"Türkler bugün bile esirlerini kazığa oturturlar."
Atatürk bunu öğrenince Fransız büyükelçisini yemeğe davet ediyor. Elçi diğer elçilere böbürleniyor, hava atıyor Atatürk tarafından davet edildiği için. Köşke geliyor, yemekler yeniyor. Atatürk tabii bir şekilde elçiye bu kelimenin anlamını soruyor. O da bildiği anlamı söylüyor. Atatürk :
"Kelimenin başka bir anlamı var mı?" diye sorunca büyükelçi:
"Bunu söylemek için sözlüğe bakmam gerekir" diyor.
Atatürk daha önce hazırlamış olduğu ve çalışanlarına öğütlediği şekilde Larouse' u getirtip büyükelçinin önüne koyduruyor. Elçi daha işin nereye kadar gideceğinin farkında olmadan hevesle okumaya başlıyor. Ancak kelimenin karşısında kazığa oturtmak konusunda verilen örnek cümleye gelince ancak yarıya kadar okuyabiliyor ve yarısından sonra yutkunarak Atatürk' ün yüzüne bakıyor.
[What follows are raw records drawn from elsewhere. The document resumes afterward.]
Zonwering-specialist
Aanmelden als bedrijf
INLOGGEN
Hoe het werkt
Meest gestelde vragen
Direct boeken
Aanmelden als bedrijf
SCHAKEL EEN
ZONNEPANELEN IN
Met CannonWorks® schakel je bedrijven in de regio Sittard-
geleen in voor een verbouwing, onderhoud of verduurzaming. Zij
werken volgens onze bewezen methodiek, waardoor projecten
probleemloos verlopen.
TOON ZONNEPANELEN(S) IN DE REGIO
Atatürk diyor ki:
"Demek ki biz Türkler bugün de esirlerlerimizi kazığa oturtuyoruz öyle mi, öyle mi sayın sefir? Sözlüğünüze böyle yazmışsınız , bu doğru mu?
Sefir hemen sözlüğü biraz karıştırıyor ve bir kaçamak noktası bularak diyor ki:
"Efendim bu sözlük Katolik Kilisesi'nin matbaa- sında basılmış, bildiğiniz gibi biz laik ülkeyiz, kilisenin yaptıklarının bizim hükümetimizle bir ilgisi yok. Bizi ilgilendirmez ve biz kiliseye karışamayız."
Atatürk: "Öyle mi efendim, siz laik bir ülke olduğunuz için demek ki kiliselere karışamıyor- sunuz. Öyleyse ben de yarından itibaren İstanbul'daki kiliselerin kapılarına koca birer kilit astırıyorum" diyor.
Bunu duyan sefir birden ayağa kalkıyor ve:
"Ekselans, protesto ederiz " diyor.
Bunun üzerine Atatürk:
"Hani sizi ilgilendirmiyordu, karışmıyordunuz?" diyor ve ilgililere dönerek:
"Sefire yolu gösterin" diyerek bir anlamda onu kovuyor.
Sonra ne mi oluyor? Tabi Fransız hükümeti laiklik söylemlerini bir tarafa bırakıyor, hemen o sözlük toplatılıyor ve yeni baskısında o cümle çıkarılıyor.
NAMIK KEMAL ZEYBEK
( Atatürk'e yolculuk - Kanal B Televizyonu )
Bu güzel öykü:
- Askerimizin başına çuval geçirildiğinde sessiz kalan,
- Karakollarımıza komşu bir ülkeden saldırılar düzenlenip şehitler verdiğimizde harekete geçmeden önce icazet almak için okyanus ötesine giden,
- Fuarlarda, ülkemizin bir bölümünü kurdukları kukla devletin parçası olarak gösteren haritalar asanlarla hala resmi temaslarda bulunan değerli yöneticilerimize ve
- 85 yılda nerelerden nerelere geldiğimizi hala göremeyen aziz vatandaşlarımıza ithaf olunur.